▶ [Task statement] Line filter on the word "github": copy each matching line from the entries.

Start of Supplied data

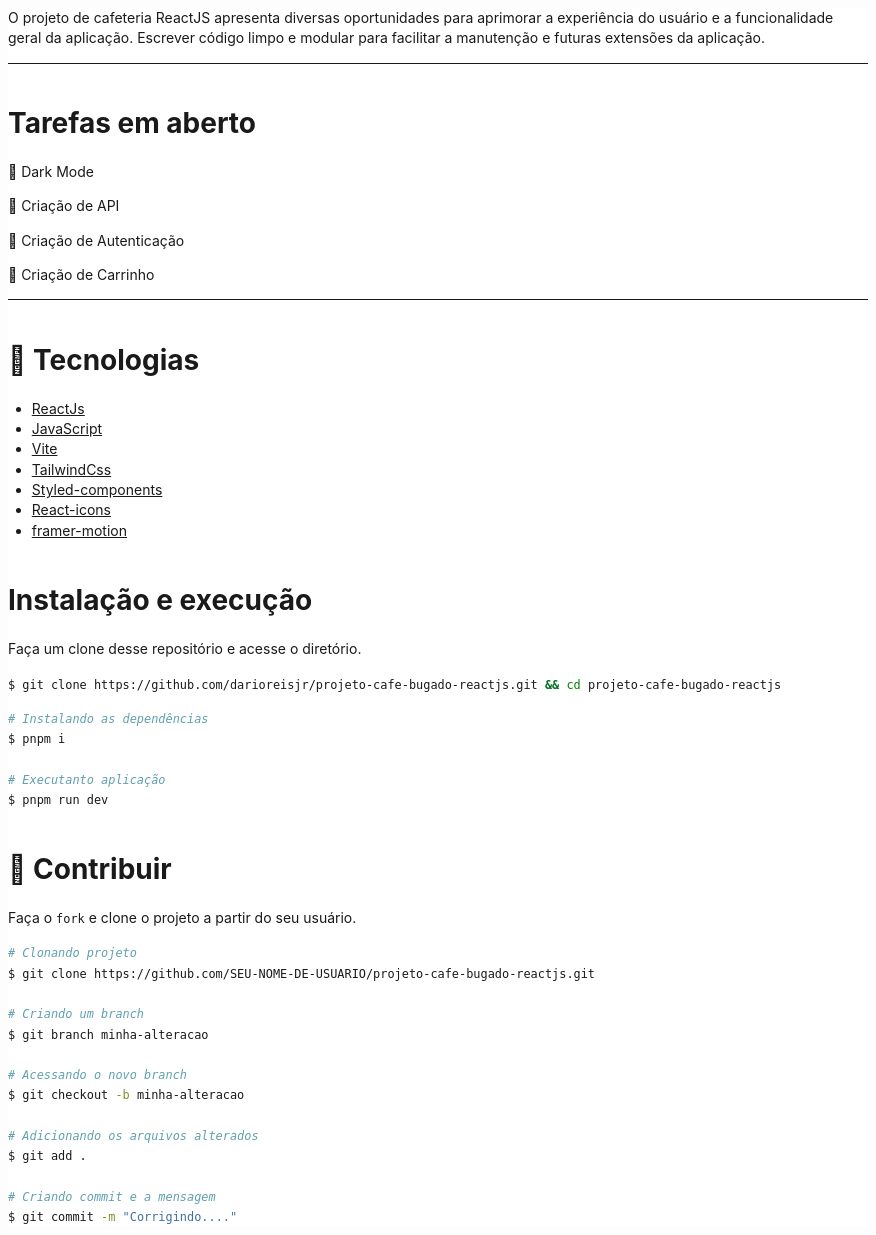 O projeto de cafeteria ReactJS apresenta diversas oportunidades para aprimorar a experiência do usuário e a funcionalidade geral da aplicação.
Escrever código limpo e modular para facilitar a manutenção e futuras extensões da aplicação.
<hr/>

# Tarefas em aberto

:memo: Dark Mode

:memo: Criação de API

:memo: Criação de Autenticação

:memo: Criação de Carrinho

<hr/>


# :rocket: Tecnologias

-  [ReactJs](https://react.dev/)
-  [JavaScript](https://developer.mozilla.org/pt-BR/docs/Web/JavaScript)
-  [Vite](https://vitejs.dev/)
-  [TailwindCss](https://tailwindcss.com/)
-  [Styled-components](https://styled-components.com/)
-  [React-icons](https://react-icons.github.io/react-icons/)
-  [framer-motion](https://www.framer.com/motion/)


#  Instalação e execução

Faça um clone desse repositório e acesse o diretório.

```bash
$ git clone https://github.com/darioreisjr/projeto-cafe-bugado-reactjs.git && cd projeto-cafe-bugado-reactjs
```

```bash
# Instalando as dependências
$ pnpm i

# Executanto aplicação
$ pnpm run dev

```

# :muscle: Contribuir

Faça o `fork` e clone o projeto a partir do seu usuário.

```bash
# Clonando projeto
$ git clone https://github.com/SEU-NOME-DE-USUARIO/projeto-cafe-bugado-reactjs.git

# Criando um branch
$ git branch minha-alteracao

# Acessando o novo branch
$ git checkout -b minha-alteracao

# Adicionando os arquivos alterados
$ git add .

# Criando commit e a mensagem
$ git commit -m "Corrigindo...."
```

End of Supplied data

▶ [Solution for this exercise]
-  [React-icons](https://react-icons.github.io/react-icons/)
$ git clone https://github.com/darioreisjr/projeto-cafe-bugado-reactjs.git && cd projeto-cafe-bugado-reactjs
$ git clone https://github.com/SEU-NOME-DE-USUARIO/projeto-cafe-bugado-reactjs.git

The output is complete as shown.